--- TASK DESCRIPTION ---
Narrow the data below down to the lines containing "endereço".

--- DATA FOR THIS TASK ---

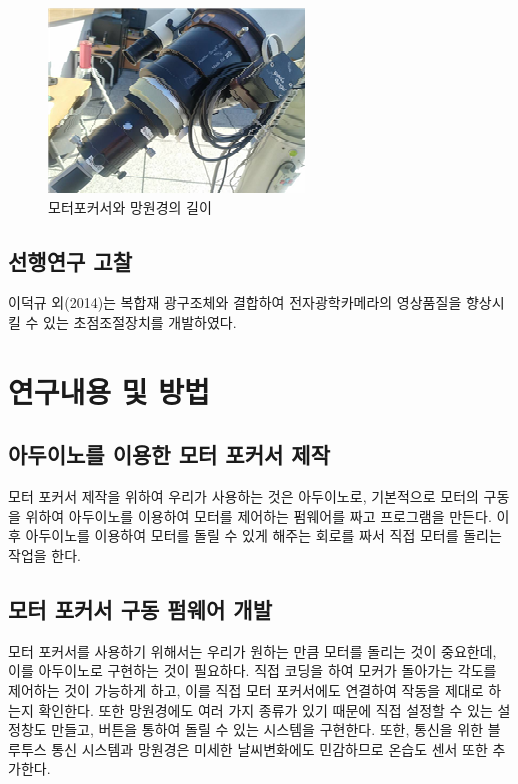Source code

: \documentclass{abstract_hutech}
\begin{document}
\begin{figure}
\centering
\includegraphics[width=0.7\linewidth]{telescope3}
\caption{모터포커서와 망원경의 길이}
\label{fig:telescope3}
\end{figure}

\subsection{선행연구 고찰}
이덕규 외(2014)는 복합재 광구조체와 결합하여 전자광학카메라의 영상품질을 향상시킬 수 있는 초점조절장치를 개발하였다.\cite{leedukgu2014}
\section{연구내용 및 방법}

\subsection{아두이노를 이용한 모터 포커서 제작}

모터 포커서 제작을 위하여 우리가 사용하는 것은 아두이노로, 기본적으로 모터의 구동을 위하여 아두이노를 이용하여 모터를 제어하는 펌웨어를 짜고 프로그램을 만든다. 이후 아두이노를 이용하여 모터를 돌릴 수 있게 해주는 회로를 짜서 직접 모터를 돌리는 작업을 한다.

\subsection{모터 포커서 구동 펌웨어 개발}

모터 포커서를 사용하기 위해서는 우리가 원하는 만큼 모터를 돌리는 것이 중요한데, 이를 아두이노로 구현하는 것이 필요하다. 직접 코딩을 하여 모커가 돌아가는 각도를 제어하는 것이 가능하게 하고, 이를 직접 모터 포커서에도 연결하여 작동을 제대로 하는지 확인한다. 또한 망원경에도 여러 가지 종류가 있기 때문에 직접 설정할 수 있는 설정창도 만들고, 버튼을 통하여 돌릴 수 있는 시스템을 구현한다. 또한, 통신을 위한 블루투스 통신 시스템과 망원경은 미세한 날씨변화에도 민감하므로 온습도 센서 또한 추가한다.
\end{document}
==
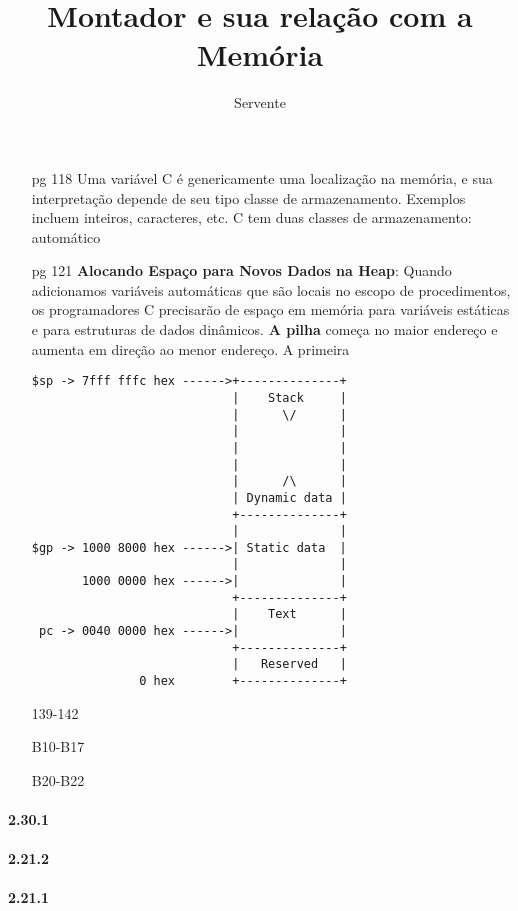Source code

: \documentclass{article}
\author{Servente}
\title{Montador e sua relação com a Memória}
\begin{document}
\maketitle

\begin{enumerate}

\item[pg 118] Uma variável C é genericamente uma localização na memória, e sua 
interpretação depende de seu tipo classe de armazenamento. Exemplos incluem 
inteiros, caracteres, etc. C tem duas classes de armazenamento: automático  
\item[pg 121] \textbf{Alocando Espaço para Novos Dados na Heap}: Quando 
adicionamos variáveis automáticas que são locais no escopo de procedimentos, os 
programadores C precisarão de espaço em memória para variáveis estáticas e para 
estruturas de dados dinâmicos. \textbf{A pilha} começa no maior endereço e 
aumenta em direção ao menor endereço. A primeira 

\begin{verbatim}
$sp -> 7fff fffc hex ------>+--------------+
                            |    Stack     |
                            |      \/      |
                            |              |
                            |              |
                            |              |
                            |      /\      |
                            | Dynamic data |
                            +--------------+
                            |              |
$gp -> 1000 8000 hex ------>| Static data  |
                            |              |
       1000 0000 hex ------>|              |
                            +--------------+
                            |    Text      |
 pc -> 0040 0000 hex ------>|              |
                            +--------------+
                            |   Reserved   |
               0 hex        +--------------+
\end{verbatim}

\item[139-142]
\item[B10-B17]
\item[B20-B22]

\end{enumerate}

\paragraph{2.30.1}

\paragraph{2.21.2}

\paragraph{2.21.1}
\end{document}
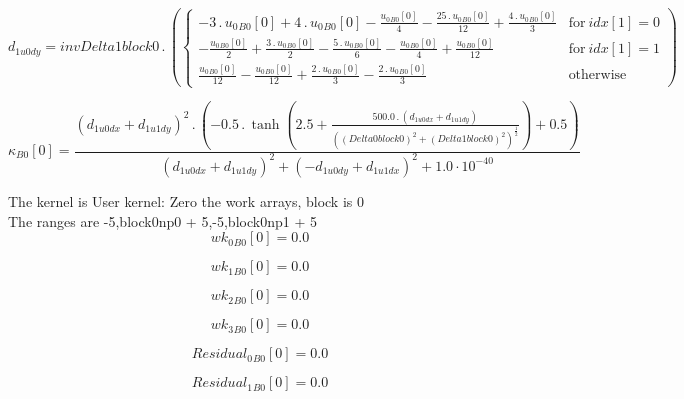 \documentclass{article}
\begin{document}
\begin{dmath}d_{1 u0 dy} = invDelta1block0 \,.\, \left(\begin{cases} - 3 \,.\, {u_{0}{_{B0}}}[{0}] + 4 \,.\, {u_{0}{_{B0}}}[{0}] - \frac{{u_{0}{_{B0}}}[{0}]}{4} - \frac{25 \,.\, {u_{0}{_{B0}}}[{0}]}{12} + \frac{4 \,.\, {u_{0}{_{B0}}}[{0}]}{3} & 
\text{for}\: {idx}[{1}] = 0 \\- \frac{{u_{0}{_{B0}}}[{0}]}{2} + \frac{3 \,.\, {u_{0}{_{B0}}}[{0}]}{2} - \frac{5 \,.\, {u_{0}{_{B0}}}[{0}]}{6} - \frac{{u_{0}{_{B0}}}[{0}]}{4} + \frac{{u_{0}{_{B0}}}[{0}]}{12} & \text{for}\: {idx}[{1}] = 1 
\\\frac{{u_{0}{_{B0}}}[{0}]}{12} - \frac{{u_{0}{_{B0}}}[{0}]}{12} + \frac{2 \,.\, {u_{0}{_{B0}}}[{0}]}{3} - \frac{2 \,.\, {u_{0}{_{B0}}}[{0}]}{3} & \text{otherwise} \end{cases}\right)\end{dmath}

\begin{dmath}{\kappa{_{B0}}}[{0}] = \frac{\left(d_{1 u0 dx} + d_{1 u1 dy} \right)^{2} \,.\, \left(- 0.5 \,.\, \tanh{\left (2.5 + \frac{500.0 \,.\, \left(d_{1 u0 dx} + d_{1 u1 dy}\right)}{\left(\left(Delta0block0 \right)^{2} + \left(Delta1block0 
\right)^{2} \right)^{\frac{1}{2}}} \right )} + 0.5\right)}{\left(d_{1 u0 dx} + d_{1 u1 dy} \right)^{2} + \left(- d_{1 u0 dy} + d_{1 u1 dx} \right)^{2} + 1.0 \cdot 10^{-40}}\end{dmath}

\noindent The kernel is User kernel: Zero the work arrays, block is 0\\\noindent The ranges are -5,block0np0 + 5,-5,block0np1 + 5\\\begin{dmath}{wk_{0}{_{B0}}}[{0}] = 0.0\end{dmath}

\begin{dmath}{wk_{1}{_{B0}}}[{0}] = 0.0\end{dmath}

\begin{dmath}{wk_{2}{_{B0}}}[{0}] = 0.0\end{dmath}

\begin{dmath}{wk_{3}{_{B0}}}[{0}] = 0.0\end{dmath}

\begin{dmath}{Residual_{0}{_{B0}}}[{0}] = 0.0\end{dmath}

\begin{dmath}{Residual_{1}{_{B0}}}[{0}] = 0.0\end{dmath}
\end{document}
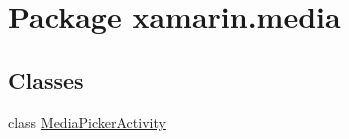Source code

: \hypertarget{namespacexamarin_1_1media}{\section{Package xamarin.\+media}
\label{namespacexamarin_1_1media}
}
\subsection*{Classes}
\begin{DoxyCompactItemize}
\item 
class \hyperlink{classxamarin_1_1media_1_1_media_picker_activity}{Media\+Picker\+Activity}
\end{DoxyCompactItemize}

--- WRITTEN ANSWER ---
estruturas de dados dinâmicos. \textbf{A pilha} começa no maior endereço e 
aumenta em direção ao menor endereço. A primeira 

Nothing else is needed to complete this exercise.